The department and the states laid out the details of their suggested remedy order Friday, and Microsoft was given until yesterday to offer its comments on it.

While the suggested remedy order by the governments could be accepted by the judge exactly as it was written, Microsoft sought to prevent that outcome by asking yesterday for scores of changes - major and minor - in the details.

As one example of an important change, Microsoft asked for a full year - instead of the proposed four months - to draw up the detailed plans to split the company into two. Four months, the company said, would not be nearly enough time.

"Dividing the company in half," it argued, "would be an enormously difficult task."

In another change, Microsoft suggested that the breakup should be called "a divestiture" - the strongest remedy there is in antitrust law -- rather than the more modest-sounding "reorganization," as the governments' proposal called it. This appeared to be designed to remind the judge of how harsh a breakup would be, and thus perhaps to deter him from that remedy.
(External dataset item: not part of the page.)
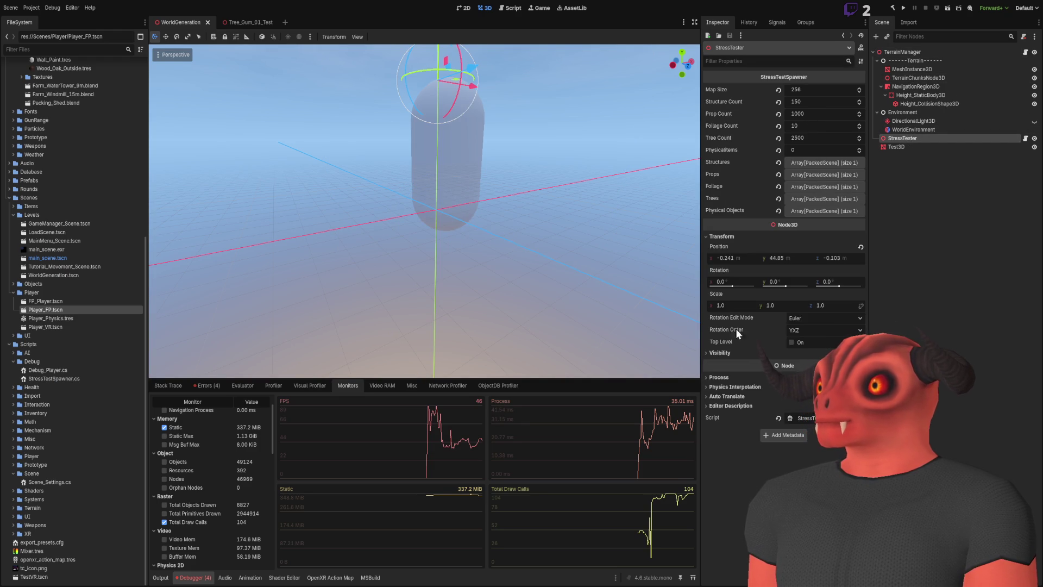
key(alt+Tab)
Although most legal observers have been expecting Jackson to disclose his remedy plan as early as today or tomorrow, the Microsoft filing may have made that difficult because the judge would seem to need some time to absorb all of what the company asked. It suggested changes in virtually every significant part of the proposed order.

The company stressed that, even if the judge did accept every change it had proposed, that would not be enough to justify a breakup of the firm and would not keep Microsoft from trying to defeat the entire plan by its appeal.